TASK BRIEF
In the passage about the Intel Parallel Computing Center at KAUST, where is the center hosted?
>> Begin DOCUMENT PASSAGE
The Intel Parallel Computing Center at King Abdullah University of Science and Technology (KAUST) aims to provide scalable software kernels common to scientific simulation codes that will adapt well to future architectures, including a scheduled upgrade of KAUST’s globally Top10 Intel-based Cray XC40 system. In the spirit of co-design, Intel PCC at KAUST will also provide feedback that could influence architectural design trade-offs.

The Intel PCC at KAUST is hosted in the KAUST’s Extreme Computing Research Center (ECRC). Directed by co-investigator David Keyes, the center aims to smooth the architectural transition of KAUST’s simulation-intensive science and engineering code base. Rather than taking a specific application code and optimizing it, the ECRC adopts the strategy of optimizing algorithmic kernels that are shared among many application codes, and of providing the results in open source libraries. Chief among such kernels are Poisson solvers and dense symmetric generalized eigensolvers.

We focus on optimizing two types of scalable hierarchical algorithms – fast multipole methods (FMM) and hierarchical matrices – on next generation Intel Xeon processors and Intel Xeon Phi coprocessors. These algorithms have the potential to replace workhorse kernels of molecular dynamics codes (drug/material design), sparse matrix preconditioners (structural/fluid dynamics), and covariance matrix calculations (statistics/big data). Co-PI Yokota is the architect of the open source fast multipole library ExaFMM, which attempts to integrate best solutions offered by FMM algorithms, including the ability to control expansion order and octtree decomposition strategy independently to create the fastest inverter to meet a given accuracy requirement for solver or a preconditioner on manycore and heterogenous architectures. Co-PI Ltaief is the architect of the KBLAS library, which promotes the directed acyclic graph-based dataflow execution model to create NUMA-aware work-stealing tile algorithms of high concurrency, with innermost SIMD structure well suited to floating point accelerators.

In this video, Professors Jean Frechet and David Keyes describe their vision for KAUST’s new Shaheen II Cray XC40 supercomputer.

The overall software framework of this Intel PCC at KAUST, Hierarchical Computations on Manycore Architectures (HiCMA), is built upon these linear solvers and the philosophy that dense blocks of low rank should often be replaced with hierarchical matrices as they arise.  Hierarchical matrices are natural algebraic generalizations of fast multipole, and are implementable in data structures similar to those that have made FMM successful on distributed nodes of shared memory cores.

FMM and hierarchical matrix algorithms share a rare combination of O(N) arithmetic complexity and high arithmetic intensity (flops/Byte). This is in contrast to traditional algorithms that have either low arithmetic complexity with low arithmetic intensity (FFT, sparse linear algebra, and stencil application), or high arithmetic intensity with high arithmetic complexity (dense linear algebra, direct N-body summation). In short, FMM and hierarchical matrices are efficient algorithms that will remain compute-bound on future architectures. Furthermore, these methods have a communication complexity of O(log P) for P processors, and permit high asynchronicity in their communication. Therefore, they are amenable to asynchronous programming models that are gaining popularity as architectures approach the exascale.
>> End DOCUMENT PASSAGE
>> Begin DATA EXCERPTS
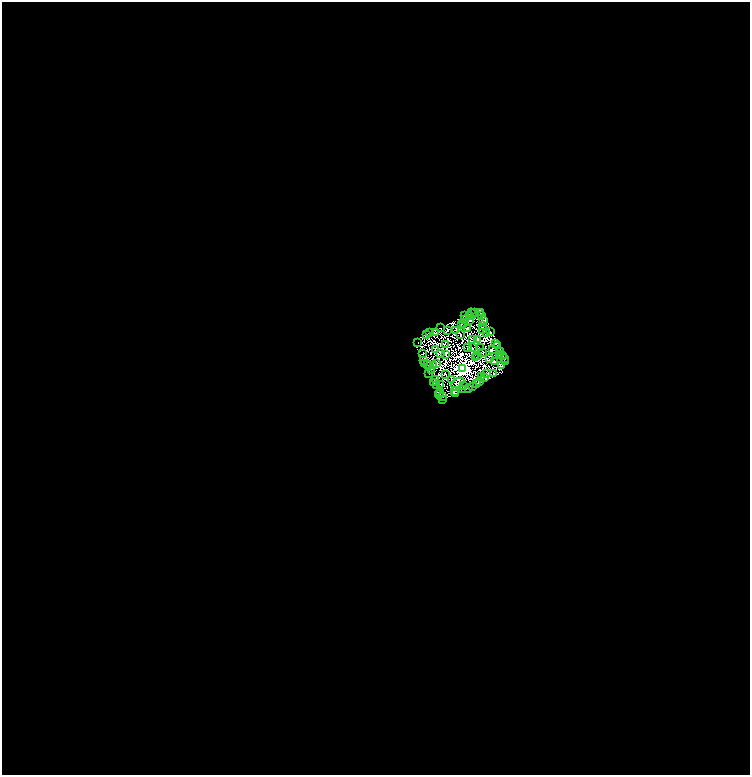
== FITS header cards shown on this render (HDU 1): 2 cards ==
NAXIS1  =                 1496
NAXIS2  =                 1546

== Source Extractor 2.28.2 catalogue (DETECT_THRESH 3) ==
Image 1496 x 1546 px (HDU 1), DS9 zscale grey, zoomed out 1/2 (1 PNG px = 2 x 2 image px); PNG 752 x 777 px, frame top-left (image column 1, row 1546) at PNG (2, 2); each listed source drawn as its Kron ellipse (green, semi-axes under 4 px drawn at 4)
Background 0.665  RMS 0.13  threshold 0.38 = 3 sigma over >= 5 px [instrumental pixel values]
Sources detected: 98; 19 cannot appear on this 1/2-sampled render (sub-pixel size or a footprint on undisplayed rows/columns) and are neither listed nor drawn; the other 79 listed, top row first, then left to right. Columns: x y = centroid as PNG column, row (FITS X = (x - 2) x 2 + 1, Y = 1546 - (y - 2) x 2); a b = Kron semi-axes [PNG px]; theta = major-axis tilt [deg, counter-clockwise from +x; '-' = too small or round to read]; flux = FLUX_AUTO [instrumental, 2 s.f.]
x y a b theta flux
475 312 2 1 - 7.7
481 313 2 1 - 6.4
472 314 5 2 - 10
470 315 3 2 - 17
481 315 3 2 - 8.6
465 316 3 1 - 6.9
465 319 3 1 - 13
469 320 4 2 - 9.3
484 320 2 1 - 6.6
463 323 2 1 - 10
462 324 4 1 - 12
483 325 4 1 - 11
440 328 2 1 - 6.2
467 329 3 1 - 15
455 330 2 1 - 6.4
483 330 2 1 - 7.1
447 331 2 1 - 11
435 332 2 1 - 13
491 332 2 1 - 6.6
429 333 3 2 - 14
426 334 2 1 - 9.1
461 334 2 1 - 8.7
486 334 2 1 - 8.6
472 339 3 1 - 9.3
478 339 2 1 - 3.4
418 342 2 1 - 7.1
495 343 2 1 - 9
445 345 2 1 - 3.4
498 346 3 2 - 6.6
468 348 4 1 - 5.7
473 348 2 1 - 7.2
480 348 3 1 - 9.6
435 349 2 1 - 5.8
492 349 2 2 - 12
501 351 4 3 - 8.6
483 353 2 1 - 10
423 354 3 2 - 0.76
441 354 4 2 - 12
500 354 3 2 - 6.1
446 355 2 1 - 4.5
478 356 3 1 - 6.2
503 356 2 1 - 5.6
475 357 2 1 - 7.1
490 358 2 1 - 9
504 359 2 1 - 7.5
423 360 3 2 - 8.7
495 361 3 1 - 6.9
505 362 3 1 - 11
425 364 3 1 - 17
427 364 2 1 - 7.9
437 364 3 1 - 8.6
433 366 3 1 - 13
501 366 2 2 - 9.8
463 368 4 4 - 8000
431 370 3 2 - 5.4
428 373 2 1 - 6.9
446 374 2 1 - 7.4
486 374 3 1 - 7.9
493 374 2 1 - 7.3
481 376 3 1 - 5.8
484 377 2 1 - 7.3
436 379 2 1 - 7
451 380 2 1 - 8.7
434 382 3 1 - 12
479 382 4 2 - 20
458 383 7 3 27 19
476 383 2 1 - 11
437 385 3 2 - 15
441 385 3 2 - 12
463 385 2 1 - 5.2
473 386 2 1 - 6.8
469 388 2 1 - 6.2
463 389 3 1 - 13
440 392 4 1 - 6.4
454 392 2 1 - 4.5
455 393 2 1 - 5.6
439 395 4 3 - 37
442 397 2 1 - 17
442 400 2 1 - 7.8
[19 sub-pixel or undisplayed-footprint detections neither listed nor drawn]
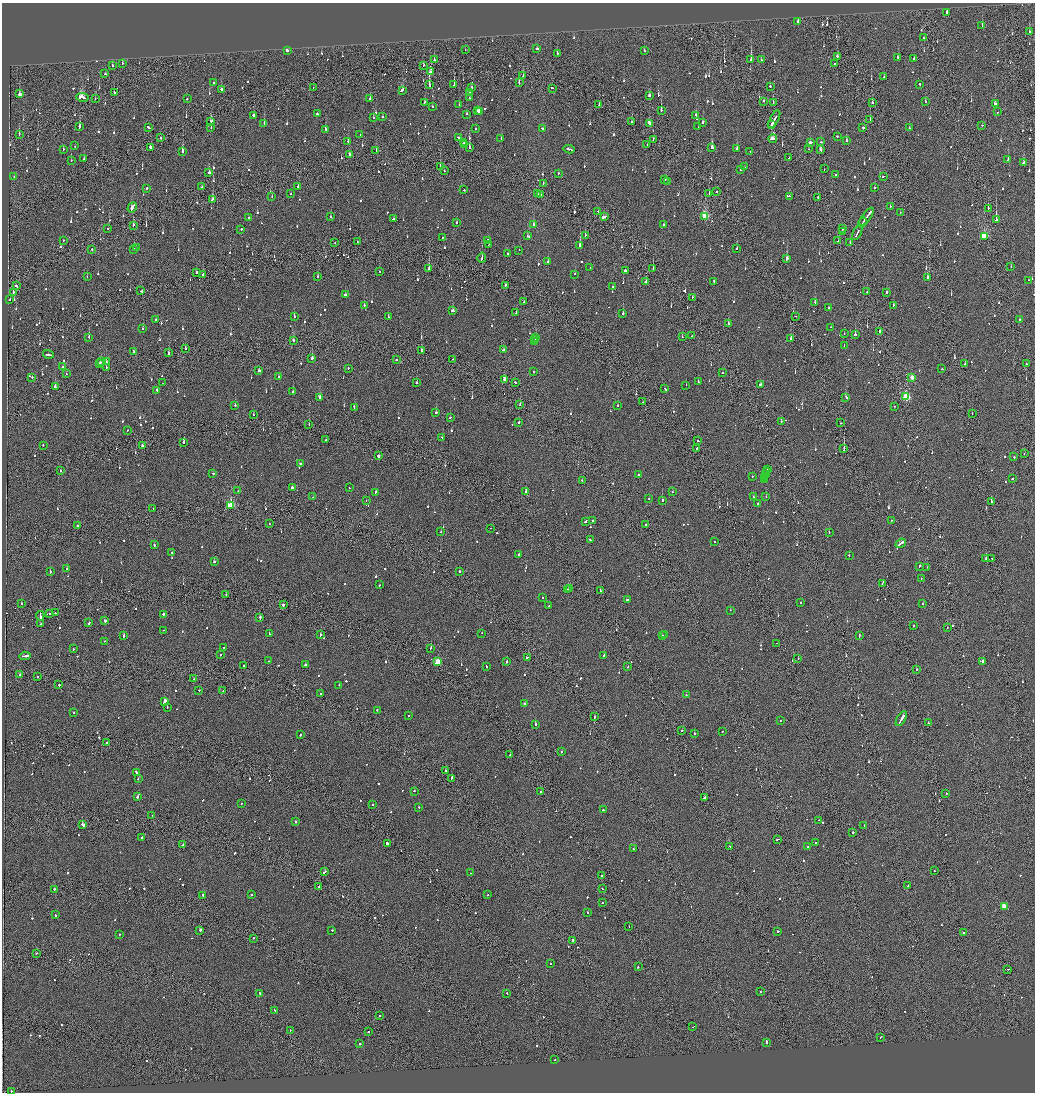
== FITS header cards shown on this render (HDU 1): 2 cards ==
NAXIS1  =                 2065
NAXIS2  =                 2180

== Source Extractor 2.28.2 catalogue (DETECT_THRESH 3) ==
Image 2065 x 2180 px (HDU 1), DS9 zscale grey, zoomed out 1/2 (1 PNG px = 2 x 2 image px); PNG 1037 x 1094 px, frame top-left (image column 1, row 2179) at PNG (2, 3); each listed source drawn as its Kron ellipse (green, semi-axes under 4 px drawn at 4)
Background -0.114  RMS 0.067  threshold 0.2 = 3 sigma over >= 5 px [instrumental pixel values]
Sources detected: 1207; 65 cannot appear on this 1/2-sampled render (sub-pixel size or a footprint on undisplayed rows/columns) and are neither listed nor drawn; of the other 1142, the 500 brightest by FLUX_AUTO listed and drawn (642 fainter detections omitted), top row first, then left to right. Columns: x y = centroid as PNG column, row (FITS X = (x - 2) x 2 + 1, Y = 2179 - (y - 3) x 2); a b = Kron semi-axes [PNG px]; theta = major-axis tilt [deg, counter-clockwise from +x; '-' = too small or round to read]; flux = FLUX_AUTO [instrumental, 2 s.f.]
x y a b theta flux
946 12 2 2 - 320
798 22 2 2 - 460
982 26 2 2 - 100
1029 32 2 2 - 110
924 38 2 2 - 200
537 48 2 1 - 630
465 50 2 1 - 320
287 51 2 2 - 560
644 51 2 2 - 120
557 54 2 2 - 160
837 56 2 2 - 100
898 57 2 2 - 100
913 59 2 1 - 110
434 60 2 2 - 210
751 60 2 2 - 1800
761 60 2 2 - 370
122 63 2 2 - 95
834 64 2 1 - 340
112 66 2 2 - 250
423 66 3 2 - 160
431 72 3 2 - 180
105 74 2 2 - 470
523 76 3 1 - 86
884 76 4 2 - 410
214 83 2 2 - 85
519 83 3 2 - 160
454 84 2 2 - 440
920 84 2 2 - 250
429 85 4 2 - 1000
770 86 2 2 - 380
313 87 2 1 - 110
472 88 2 2 - 93
553 88 3 1 - 580
221 89 2 2 - 490
402 90 3 2 - 150
114 92 2 2 - 440
469 93 2 2 - 140
19 94 2 2 - 6400
649 95 2 2 - 240
82 97 6 3 -11 510
187 98 2 2 - 370
469 98 2 2 - 180
95 99 2 2 - 150
370 99 2 2 - 320
763 101 2 1 - 140
925 101 2 2 - 100
424 102 3 2 - 300
773 102 2 1 - 97
872 102 3 2 - 150
995 103 3 2 - 95
459 104 2 2 - 84
599 105 2 1 - 120
433 107 2 2 - 110
478 110 2 2 - 120
661 110 2 2 - 420
479 111 2 2 - 190
998 112 2 2 - 150
317 114 2 2 - 860
466 114 2 2 - 90
253 115 2 2 - 240
696 115 3 2 - 84
373 117 2 2 - 170
383 117 2 2 - 83
774 119 10 1 61 780
870 120 2 1 - 77
632 121 2 2 - 110
211 122 4 2 - 180
703 122 2 2 - 160
264 123 2 2 - 190
649 124 4 2 - 250
771 124 2 1 - 180
982 125 2 2 - 86
79 127 2 2 - 650
149 127 4 2 - 270
211 127 2 2 - 130
698 127 2 1 - 170
863 127 3 2 - 93
909 128 2 2 - 150
325 129 2 2 - 230
475 129 2 2 - 90
542 129 2 2 - 150
19 134 2 1 - 110
360 134 2 2 - 100
837 136 2 2 - 140
458 137 2 2 - 150
161 138 2 2 - 390
501 139 2 2 - 90
773 139 4 2 - 320
653 140 3 2 - 83
348 141 2 2 - 98
846 141 2 2 - 410
464 142 3 2 - 470
810 142 3 2 - 220
821 142 2 2 - 120
464 145 2 2 - 130
647 145 2 1 - 100
75 146 2 2 - 78
469 147 2 2 - 440
151 148 2 2 - 540
712 148 2 2 - 990
63 149 2 2 - 130
569 149 5 2 - 430
736 149 2 2 - 170
808 149 2 2 - 120
820 150 4 2 - 120
182 151 3 2 - 400
376 151 2 2 - 110
750 152 2 2 - 140
349 155 2 2 - 390
789 158 2 1 - 110
84 159 2 2 - 110
71 160 2 1 - 160
1008 160 2 2 - 280
1024 162 2 2 - 440
440 166 2 2 - 560
745 167 2 2 - 140
741 169 2 2 - 1000
824 169 2 2 - 81
444 171 2 1 - 110
209 172 2 2 - 330
558 173 2 1 - 77
835 175 2 2 - 130
883 176 2 1 - 160
14 177 2 2 - 85
665 180 2 2 - 110
667 181 2 2 - 210
543 184 2 1 - 160
202 187 2 2 - 110
298 187 2 2 - 110
146 188 2 2 - 120
875 188 2 2 - 88
464 190 2 2 - 150
717 192 2 1 - 520
291 194 2 2 - 98
538 194 2 1 - 130
541 194 2 2 - 130
709 194 2 2 - 110
272 196 2 1 - 130
789 196 2 2 - 81
818 197 2 1 - 130
212 200 3 2 - 350
890 206 2 2 - 220
132 207 5 2 - 870
988 208 2 1 - 400
598 211 2 1 - 200
900 212 2 1 - 250
705 216 3 3 - 870
249 217 2 2 - 120
331 217 2 2 - 180
604 217 4 1 - 1700
866 217 10 2 53 860
393 219 3 2 - 89
996 220 2 1 - 2800
457 222 2 2 - 93
863 222 5 2 - 490
533 224 2 2 - 200
133 225 3 1 - 440
664 225 2 2 - 110
108 228 2 2 - 92
241 229 2 2 - 110
842 229 2 2 - 200
842 232 2 2 - 110
857 233 8 2 64 490
585 235 2 2 - 110
527 236 2 2 - 95
984 236 3 3 - 790
442 237 2 2 - 87
63 240 2 2 - 83
488 240 2 2 - 150
837 241 2 1 - 79
357 242 2 1 - 100
850 242 2 2 - 100
335 243 2 2 - 110
488 245 2 1 - 75
580 246 2 2 - 1800
136 248 2 2 - 170
92 249 2 2 - 85
133 249 2 2 - 99
737 249 2 2 - 150
519 250 2 2 - 150
508 254 2 2 - 180
482 258 5 2 - 350
787 259 2 2 - 800
548 262 2 2 - 160
1011 266 2 2 - 330
590 267 2 1 - 110
429 269 2 2 - 490
653 269 2 1 - 79
625 270 2 2 - 630
379 271 2 1 - 190
196 273 2 2 - 88
575 274 2 2 - 95
203 275 2 1 - 130
318 276 2 2 - 140
87 277 2 2 - 170
928 277 3 2 - 150
1028 280 2 2 - 110
714 281 2 2 - 130
646 282 3 2 - 150
505 285 2 2 - 420
16 286 3 2 - 300
613 287 2 2 - 110
141 291 2 2 - 80
13 292 2 2 - 570
867 292 2 1 - 95
887 293 2 2 - 270
345 295 3 2 - 530
692 297 2 1 - 76
10 299 2 2 - 110
524 302 2 1 - 90
815 302 2 2 - 190
364 305 2 2 - 190
893 305 2 2 - 180
828 308 2 2 - 120
452 311 3 2 - 240
516 313 2 2 - 95
623 313 2 2 - 390
796 316 2 1 - 78
294 317 2 2 - 260
388 317 2 2 - 96
156 319 2 2 - 110
1020 320 2 2 - 86
728 323 2 2 - 320
831 327 2 2 - 140
143 329 2 2 - 81
880 331 2 2 - 260
844 334 2 1 - 160
855 335 2 2 - 1000
692 336 2 2 - 97
89 337 2 2 - 150
536 337 3 2 - 310
682 337 2 2 - 330
791 339 3 2 - 160
293 340 2 2 - 120
535 340 2 2 - 190
534 342 2 2 - 200
844 345 2 2 - 92
185 348 2 2 - 130
503 350 3 2 - 200
421 351 2 2 - 480
134 352 2 2 - 93
168 353 3 2 - 170
48 354 5 2 - 930
312 358 2 2 - 790
452 359 2 2 - 93
397 360 2 2 - 110
101 362 3 2 - 100
106 362 2 2 - 310
965 363 2 2 - 88
99 364 2 2 - 240
1026 364 2 2 - 150
63 367 2 2 - 240
106 367 2 1 - 240
348 368 2 2 - 350
942 369 2 2 - 180
259 371 2 2 - 1200
534 372 2 2 - 95
722 372 2 2 - 120
66 374 2 1 - 79
32 377 2 2 - 95
278 377 2 2 - 87
912 377 3 2 - 150
504 379 3 2 - 120
417 382 2 2 - 86
515 382 2 2 - 120
698 382 2 2 - 170
162 383 2 1 - 79
760 384 3 2 - 460
686 385 2 2 - 260
55 387 2 2 - 320
665 388 3 2 - 220
157 390 2 2 - 81
293 392 2 1 - 97
320 397 2 2 - 230
846 397 4 2 - 240
906 397 3 3 - 950
643 402 2 2 - 89
235 405 2 2 - 120
520 405 2 1 - 110
618 405 2 2 - 110
894 406 2 2 - 84
354 407 3 2 - 140
436 413 2 2 - 310
972 414 2 2 - 84
253 415 2 2 - 89
450 417 2 2 - 100
781 421 2 2 - 96
519 423 2 2 - 130
841 423 2 2 - 91
309 424 2 1 - 93
127 430 2 2 - 94
442 437 2 2 - 100
326 440 2 2 - 94
698 441 2 2 - 100
184 442 2 2 - 180
43 445 2 1 - 100
142 446 2 2 - 280
697 448 2 2 - 720
844 449 4 1 - 680
1024 454 2 1 - 75
378 456 2 2 - 2600
1014 457 2 2 - 140
300 464 2 2 - 160
767 469 2 2 - 130
60 470 2 1 - 130
766 472 2 1 - 120
213 473 2 2 - 76
766 474 4 2 - 250
638 475 2 2 - 360
752 476 2 2 - 160
765 477 3 2 - 170
1012 479 2 1 - 530
582 480 2 2 - 98
764 480 2 2 - 200
292 487 2 2 - 1000
349 488 2 2 - 76
238 491 2 1 - 84
375 492 3 2 - 160
525 492 3 2 - 240
672 492 2 2 - 74
313 497 2 1 - 150
753 497 2 2 - 240
766 497 2 1 - 170
649 499 2 2 - 85
366 500 2 2 - 96
662 500 2 2 - 430
991 501 2 2 - 110
757 503 2 2 - 430
231 505 3 3 - 840
153 509 2 1 - 82
593 520 2 2 - 92
891 520 2 2 - 75
586 521 3 2 - 160
269 524 2 2 - 80
646 525 2 1 - 130
77 526 2 2 - 110
490 528 2 1 - 110
441 532 2 2 - 97
829 532 2 2 - 94
590 540 2 2 - 230
715 541 2 2 - 110
901 543 6 2 36 400
154 545 2 2 - 240
172 553 2 2 - 110
518 554 2 2 - 130
849 555 2 2 - 420
992 558 2 1 - 88
986 559 2 2 - 450
214 562 2 2 - 140
919 566 2 2 - 98
927 567 2 1 - 77
67 569 2 2 - 91
50 572 2 2 - 150
459 572 2 2 - 120
921 578 2 1 - 82
882 583 4 1 - 200
379 585 2 2 - 100
570 588 3 2 - 330
568 590 2 2 - 350
600 591 3 2 - 630
226 595 2 1 - 98
542 598 2 2 - 95
627 600 2 2 - 130
22 603 2 2 - 91
800 603 2 2 - 330
923 604 2 2 - 98
283 605 3 2 - 490
549 606 2 2 - 100
730 610 2 2 - 82
55 613 2 2 - 92
50 614 2 2 - 83
163 614 3 2 - 510
40 616 5 2 - 360
260 618 4 2 - 210
105 621 2 2 - 330
89 623 3 2 - 78
41 624 3 2 - 180
913 625 2 2 - 87
947 628 2 2 - 120
163 630 2 2 - 130
269 633 4 2 - 190
482 633 2 1 - 74
320 635 3 2 - 180
662 635 2 1 - 110
665 635 2 2 - 150
124 636 2 2 - 990
859 636 3 2 - 240
105 641 2 2 - 110
777 643 2 1 - 78
224 648 2 2 - 130
431 648 2 2 - 280
73 649 2 2 - 120
220 655 2 2 - 88
604 655 2 2 - 110
25 656 6 2 5 290
527 657 2 2 - 120
798 658 2 2 - 97
269 661 2 2 - 150
507 661 2 2 - 170
983 661 3 2 - 770
438 662 3 3 - 470
243 665 2 2 - 94
305 665 2 2 - 410
486 666 3 2 - 140
628 667 2 2 - 100
916 669 2 2 - 160
20 675 2 2 - 140
37 676 2 1 - 370
194 679 2 2 - 110
59 685 2 2 - 190
339 685 2 2 - 83
199 690 2 2 - 78
223 691 2 1 - 76
321 694 2 1 - 160
686 695 2 2 - 110
164 701 4 2 - 1300
525 703 3 2 - 160
167 708 2 1 - 220
377 710 2 1 - 98
73 713 2 2 - 180
409 716 2 1 - 110
594 717 3 1 - 180
901 719 8 2 59 770
781 720 2 2 - 88
928 723 2 2 - 120
536 724 2 2 - 390
681 730 2 2 - 200
722 731 2 2 - 82
300 734 2 2 - 150
694 734 2 2 - 360
107 742 2 2 - 140
561 752 2 2 - 320
510 755 2 2 - 140
445 771 2 2 - 440
136 772 3 2 - 130
451 778 4 2 - 210
138 779 2 2 - 83
414 791 2 2 - 150
541 792 2 2 - 86
946 794 2 2 - 100
137 796 3 2 - 240
704 798 3 2 - 330
241 803 2 2 - 100
372 804 2 2 - 110
418 807 2 2 - 120
603 810 2 2 - 80
152 815 2 1 - 79
819 820 2 1 - 140
296 822 2 2 - 120
83 825 3 2 - 870
864 825 2 2 - 99
852 832 2 2 - 720
142 838 3 2 - 140
777 839 3 2 - 160
815 842 2 2 - 120
387 844 3 2 - 1400
183 845 2 2 - 440
730 846 3 2 - 140
807 847 2 1 - 130
633 849 2 1 - 220
934 871 2 2 - 85
325 872 3 2 - 610
471 873 2 1 - 81
602 876 3 1 - 190
908 886 2 2 - 87
318 887 2 1 - 82
602 888 2 1 - 94
54 889 3 1 - 140
203 895 3 2 - 170
251 895 2 2 - 85
488 895 2 2 - 94
602 903 2 2 - 77
1004 906 3 2 - 260
587 913 2 2 - 110
55 915 2 2 - 98
629 926 2 2 - 160
199 930 3 2 - 430
332 930 2 2 - 140
778 931 2 2 - 510
963 933 2 2 - 87
119 934 2 2 - 82
253 938 2 1 - 84
573 940 2 2 - 850
36 953 2 1 - 83
550 963 2 2 - 130
638 967 2 2 - 140
1008 969 2 2 - 100
760 992 2 2 - 110
507 993 2 2 - 120
260 994 2 2 - 130
275 1010 3 2 - 150
379 1016 2 2 - 110
693 1027 3 1 - 580
290 1030 2 1 - 140
368 1032 2 2 - 200
880 1037 2 1 - 83
766 1042 3 2 - 210
360 1043 2 2 - 190
555 1060 2 2 - 160
11 1091 2 1 - 130
At the frame edge (FLAGS 8, measured only in part): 1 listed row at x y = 11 1091
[642 fainter detections neither listed nor drawn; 65 sub-pixel or undisplayed-footprint detections neither listed nor drawn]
>> End DATA EXCERPTS
CORRECT RESPONSE
It is hosted in KAUST's Extreme Computing Research Center (ECRC).